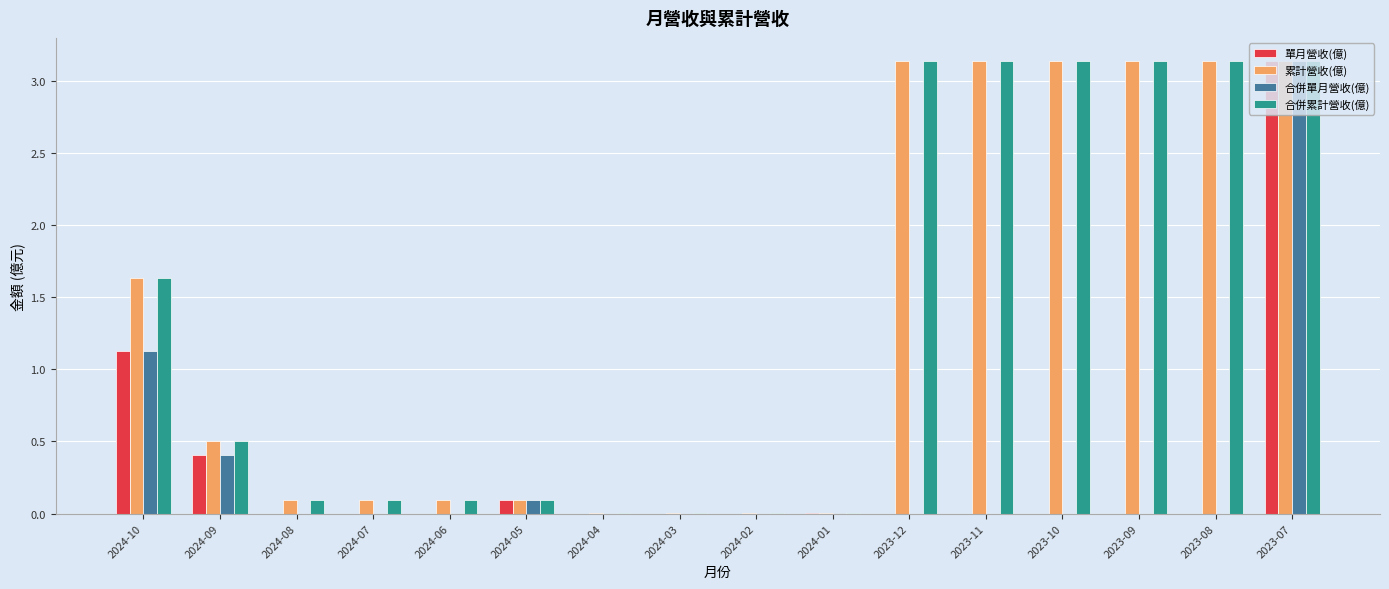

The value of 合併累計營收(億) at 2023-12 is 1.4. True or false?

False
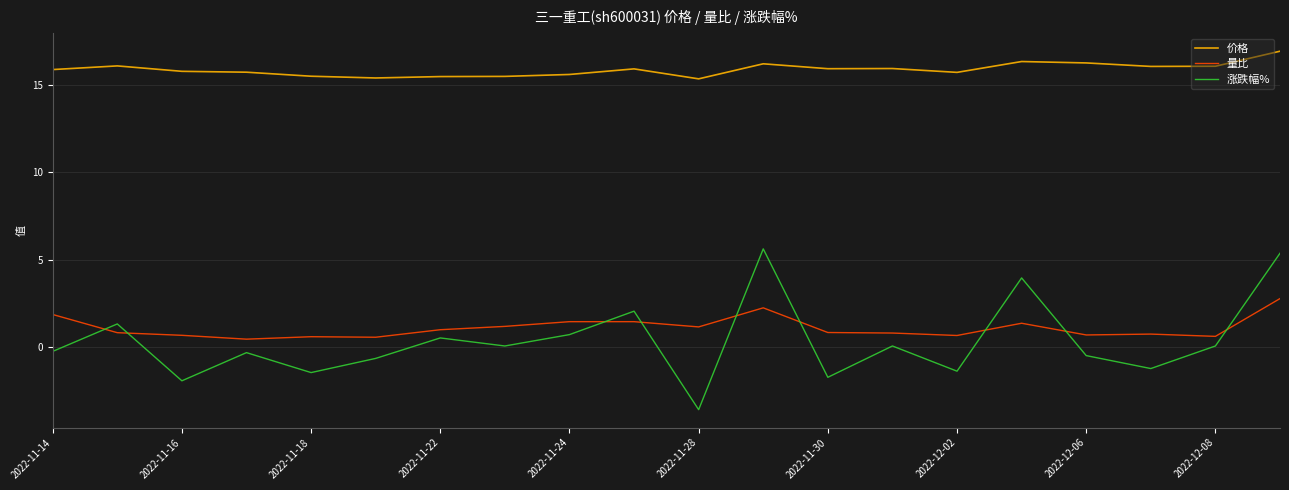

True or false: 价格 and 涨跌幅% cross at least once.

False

---

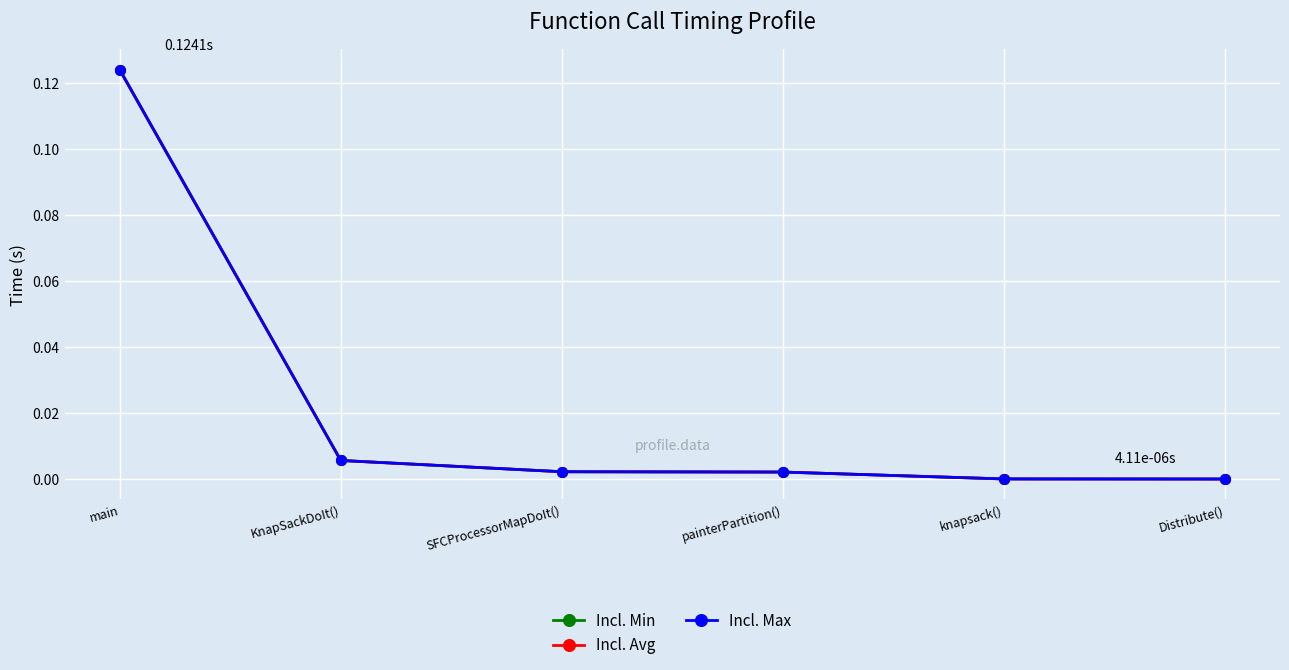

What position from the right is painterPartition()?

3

==

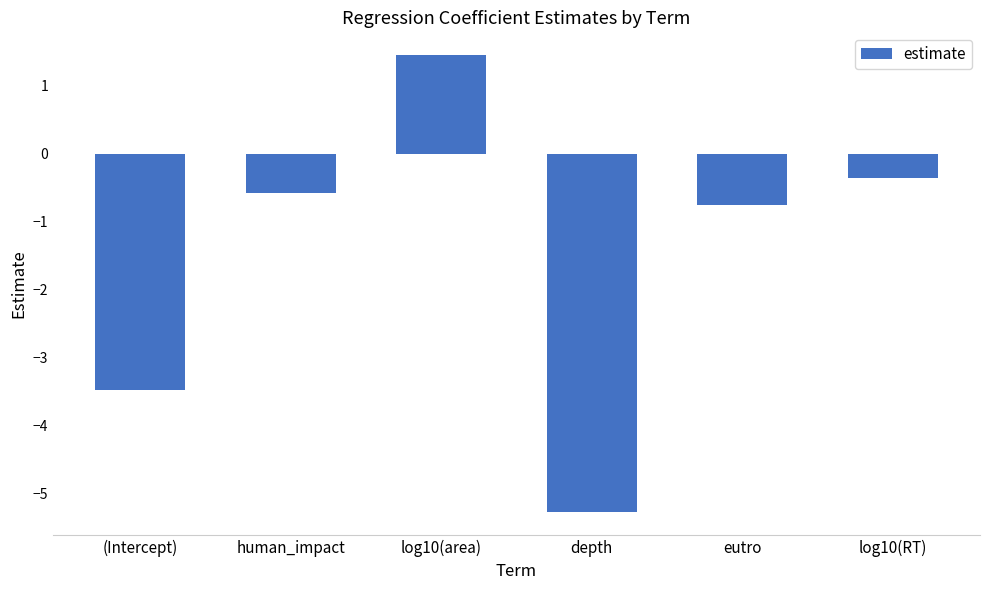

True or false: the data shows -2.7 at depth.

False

• DIRECTIONS: Please pull out every line of the records that contains the string "True" and copy each one in full.

• EXERCISE RESPONSE:
The value of 合併累計營收(億) at 2023-12 is 1.4. True or false?
True or false: 价格 and 涨跌幅% cross at least once.
True or false: the data shows -2.7 at depth.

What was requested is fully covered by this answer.